The attempt of the left to drag the specious controversy on the fascist danger in Italy also into the European context, taking advantage of the exponential growth of some far-right parties in half of Europe. But in this case the Italian left seems to be guilty of excessive provincialism because it is attached to a controversy linked to a very particular and tragic historical period, which probably most MEPs don't even know. The massacre of Acca Larentia in the Tuscolano neighborhood of Rome, in fact, is one of the darkest episodes of our republican history. It contributed to a degeneration of the political struggle and ideological hatred between the opposing factions in years of leadas well as maintaining a state of tension characteristic of first republic. For many neo-fascist militants, things will change completely after January 7, 1978: many of them, after the events of that day, decided to embark on the path of armed struggle.
A massacre which must be reiterated still remains unpunished and which should cause indignation for the death of three innocent young people and not for the greeting of some diehards nostalgic, which uses the occasion of the commemoration, as well as the curves of the stadiums, to repeat that gesture which certainly represents a stupid and unbuildable identification and belonging to a group, very probably more than a real nostalgic ritual in memory of a regime, now dead and buried by history. The fact that there is now a party with a relative majority in government, instrumentally linked to the twenty years of fascism (despite the fact that its leader and Prime Minister was born in 1977) and that in six months the most important European elections in history will be held, has certainly played a role in creating a fuss that reached Strasbourg.

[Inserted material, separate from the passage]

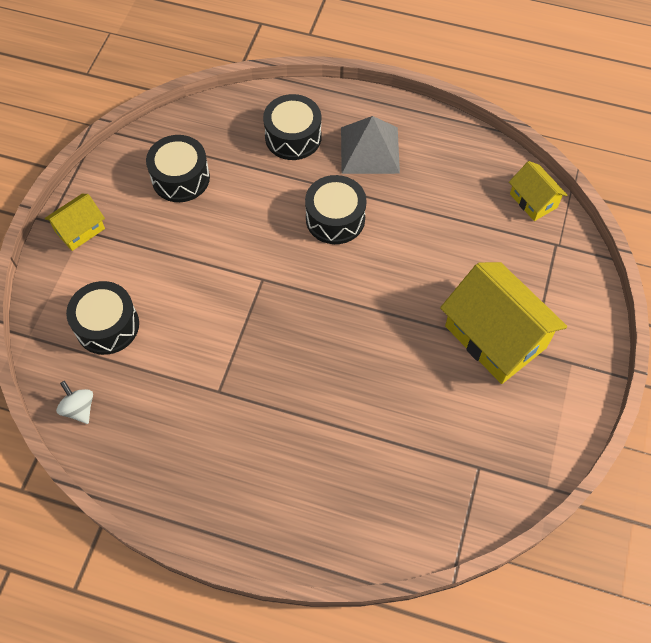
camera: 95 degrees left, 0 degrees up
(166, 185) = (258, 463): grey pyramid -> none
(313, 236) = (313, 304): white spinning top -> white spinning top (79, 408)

It is difficult to think that all this could have real effects on a political and electoral level, unless we want to aim for yet another clumsy and inappropriate attempt to discredit the Meloni government, among other things in the year of the G7 presidency. In order to gain consensus again, starting with the European elections, the PD will probably need many other solid arguments than this. Provided that the current leadership is truly able to find these political topics and also to recover that contact with the real world that it seems to have lost for some time.